PTBP2 knock-down impairs CSR. (a) shRNAs efficiently knock-down PTBP2 expression in CH12 cells. CH12 cells were lentivirally infected with shRNAs against PTBP2 (PTBP2-1, PTBP2-2) or non-specific control (scramble). Whole cell extracts derived from unstimulated (U) or CIT- stimulated (S) cells were analyzed on immunoblots using anti-PTBP2 or control GAPDH antibodies. (b) PTBP2 knock-down or control CH12 cells were stimulated with CIT for 72 h and switching to IgA was measured by flow cytometry.

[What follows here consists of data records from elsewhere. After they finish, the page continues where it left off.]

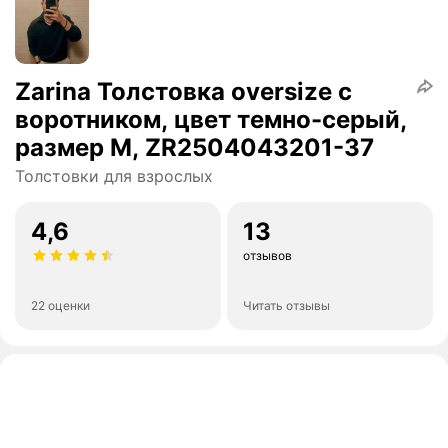
Zarina Толстовка oversize с
воротником, цвет темно-серый,
размер M, ZR2504043201-37
Толстовки для взрослых
4,6
13
отзывов
22 оценки
Читать отзывы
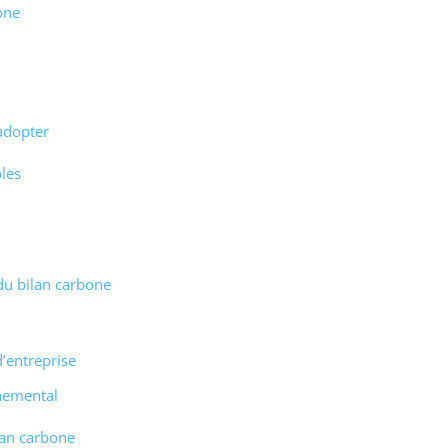
one
 adopter
les
 du bilan carbone
d’entreprise
nnemental
lan carbone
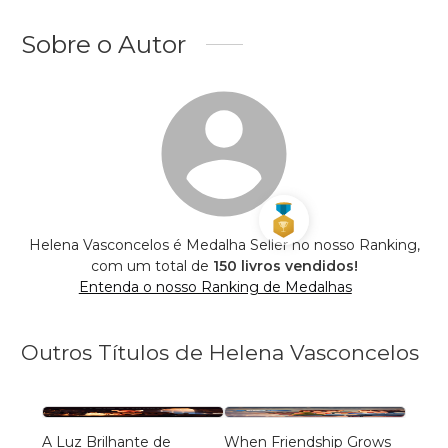
Sobre o Autor
Helena Vasconcelos é Medalha Seller no nosso Ranking,
com um total de
150 livros vendidos!
Entenda o nosso Ranking de Medalhas
Outros Títulos de Helena Vasconcelos
A Luz Brilhante de
When Friendship Grows
Raízes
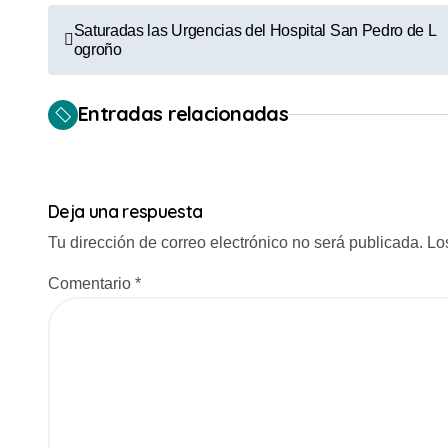
N
Saturadas las Urgencias del Hospital San Pedro de L
ogroño
a
v
Entradas relacionadas
e
g
Deja una respuesta
a
Tu dirección de correo electrónico no será publicada.
Lo
c
Comentario
*
i
ó
n
d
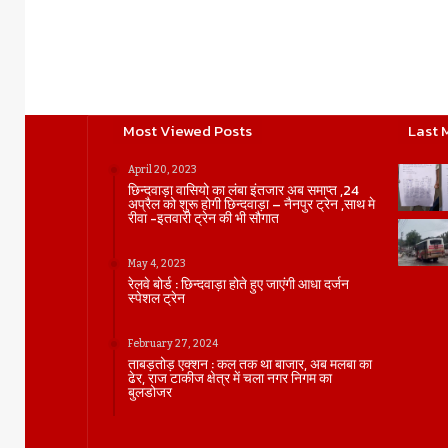
Most Viewed Posts
Last 
April 20, 2023
छिन्दवाड़ा वासियो का लंबा इंतजार अब समाप्त ,24
अप्रैल को शुरू होगी छिन्दवाड़ा – नैनपुर ट्रेन ,साथ मे
रीवा -इतवारी ट्रेन की भी सौगात
May 4, 2023
रेलवे बोर्ड : छिन्दवाड़ा होते हुए जाएंगी आधा दर्जन
स्पेशल ट्रेन
February 27, 2024
ताबड़तोड़ एक्शन : कल तक था बाजार, अब मलबा का
ढेर, राज टाकीज क्षेत्र में चला नगर निगम का
बुलडोजर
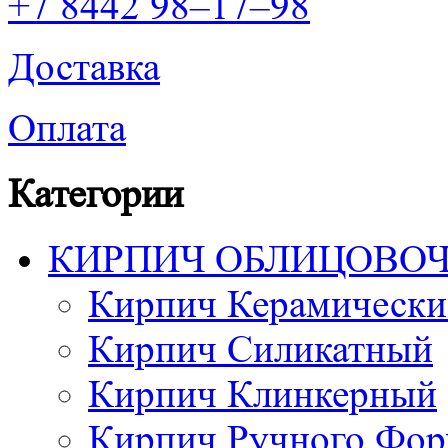
+7 8442 98–17–98
Доставка
Оплата
Категории
КИРПИЧ ОБЛИЦОВО
Кирпич Керамически
Кирпич Силикатный
Кирпич Клинкерный
Кирпич Ручного Фор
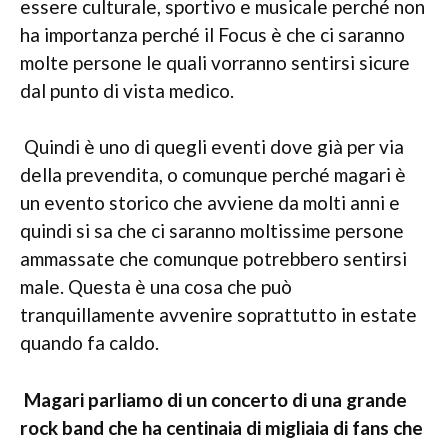
essere culturale, sportivo e musicale perché non
ha importanza perché il Focus è che ci saranno
molte persone le quali vorranno sentirsi sicure
dal punto di vista medico.
Quindi è uno di quegli eventi dove già per via
della prevendita, o comunque perché magari è
un evento storico che avviene da molti anni e
quindi si sa che ci saranno moltissime persone
ammassate che comunque potrebbero sentirsi
male. Questa è una cosa che può
tranquillamente avvenire soprattutto in estate
quando fa caldo.
Magari parliamo di un concerto di una grande
rock band che ha centinaia di migliaia di fans che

A representative histogram is shown and the percentage of IgA-positive cells is indicated. (c) Quantification of CSR in PTBP2 knockdown cells. CSR in control cells was assigned an arbitrary value of 100 for each experiment. The data shows the mean of 5 independent experiments with error bars representing standard deviation from the mean. P-values were determined by the Student's t-test. (d) Reduced amounts of circle transcripts in PTBP2 knock-down cells. 3-fold dilutions of cDNA generated by reverse-transcription were amplified by PCR for I_α-C_μ or β-actin (control) transcripts. –RT represents PCR from template in which reverse-transcriptase was not added. (e) Enforced expression of PTBP2 in knock-down cells. CH12 cells expressing scrambled or PTBP2-2 shRNA were transduced with empty vector or vector harboring PTBP2 cDNA and cell extracts were analyzed by immunoblotting. (f) PTBP2 expression rescues CSR. PTBP2 knock-down cells expressing PTBP2 through a lentiviral construct were stimulated with CIT and CSR to IgA was measured by flow cytometry. CSR frequency in scramble was assigned a value of 100 in each experiment. The data represents the mean of 3 independent experiments with error bars representing standard deviation from the mean.